→ **What the task asks**
Nothing is needed except the lines below that run from the one with "- 정렬을 처리하는 방법" through the one with "- 인덱스의 개수가 늘어날", repeated exactly.

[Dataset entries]
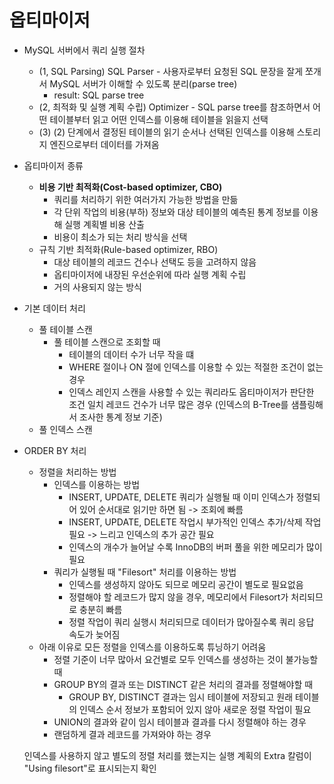 # 옵티마이저

- MySQL 서버에서 쿼리 실행 절차
  - (1, SQL Parsing) SQL Parser - 사용자로부터 요청된 SQL 문장을 잘게 쪼개서 MySQL 서버가 이해할 수 있도록 분리(parse tree)
    - result: SQL parse tree
  - (2, 최적화 및 실행 계획 수립) Optimizer - SQL parse tree를 참조하면서 어떤 테이블부터 읽고 어떤 인덱스를 이용해 테이블을 읽을지 선택
  - (3) (2) 단계에서 결정된 테이블의 읽기 순서나 선택된 인덱스를 이용해 스토리지 엔진으로부터 데이터를 가져옴

- 옵티마이저 종류
  - **비용 기반 최적화(Cost-based optimizer, CBO)**
    - 쿼리를 처리하기 위한 여러가지 가능한 방법을 만듦
    - 각 단위 작업의 비용(부하) 정보와 대상 테이블의 예측된 통계 정보를 이용해 실행 계획별 비용 산출
    - 비용이 최소가 되는 처리 방식을 선택
  - 규칙 기반 최적화(Rule-based optimizer, RBO)
    - 대상 테이블의 레코드 건수나 선택도 등을 고려하지 않음
    - 옵티마이저에 내장된 우선순위에 따라 실행 계획 수립
    - 거의 사용되지 않는 방식

- 기본 데이터 처리
  - 풀 테이블 스캔
    - 풀 테이블 스캔으로 조회할 때
      - 테이블의 데이터 수가 너무 작을 떄
      - WHERE 절이나 ON 절에 인덱스를 이용할 수 있는 적절한 조건이 없는 경우
      - 인덱스 레인지 스캔을 사용할 수 있는 쿼리라도 옵티마이저가 판단한 조건 일치 레코드 건수가 너무 많은 경우
        (인덱스의 B-Tree를 샘플링해서 조사한 통계 정보 기준)
  - 풀 인덱스 스캔

- ORDER BY 처리
  - 정렬을 처리하는 방법
    - 인덱스를 이용하는 방법
      - INSERT, UPDATE, DELETE 쿼리가 실행될 때 이미 인덱스가 정렬되어 있어 순서대로 읽기만 하면 됨 -> 조회에 빠름
      - INSERT, UPDATE, DELETE 작업시 부가적인 인덱스 추가/삭제 작업 필요 -> 느리고 인덱스의 추가 공간 필요
      - 인덱스의 개수가 늘어날 수록 InnoDB의 버퍼 풀을 위한 메모리가 많이 필요
    - 쿼리가 실행될 때 "Filesort" 처리를 이용하는 방법
      - 인덱스를 생성하지 않아도 되므로 메모리 공간이 별도로 필요없음
      - 정렬해야 할 레코드가 많지 않을 경우, 메모리에서 Filesort가 처리되므로 충분히 빠름
      - 정렬 작업이 쿼리 실행시 처리되므로 데이터가 많아질수록 쿼리 응답 속도가 늦어짐
  - 아래 이유로 모든 정렬을 인덱스를 이용하도록 튜닝하기 어려움
    - 정렬 기준이 너무 많아서 요건별로 모두 인덱스를 생성하는 것이 불가능할 때
    - GROUP BY의 결과 또는 DISTINCT 같은 처리의 결과를 정렬해야할 때
      - GROUP BY, DISTINCT 결과는 임시 테이블에 저장되고 원래 테이블의 인덱스 순서 정보가 포함되어 있지 않아 새로운 정렬 작업이 필요
    - UNION의 결과와 같이 임시 테이블과 결과를 다시 정렬해야 하는 경우
    - 랜덤하게 결과 레코드를 가져와야 하는 경우

  인덱스를 사용하지 않고 별도의 정렬 처리를 했는지는 실행 계획의 Extra 칼럼이 "Using filesort"로 표시되는지 확인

→ **Written reply**
  - 정렬을 처리하는 방법
    - 인덱스를 이용하는 방법
      - INSERT, UPDATE, DELETE 쿼리가 실행될 때 이미 인덱스가 정렬되어 있어 순서대로 읽기만 하면 됨 -> 조회에 빠름
      - INSERT, UPDATE, DELETE 작업시 부가적인 인덱스 추가/삭제 작업 필요 -> 느리고 인덱스의 추가 공간 필요
      - 인덱스의 개수가 늘어날 수록 InnoDB의 버퍼 풀을 위한 메모리가 많이 필요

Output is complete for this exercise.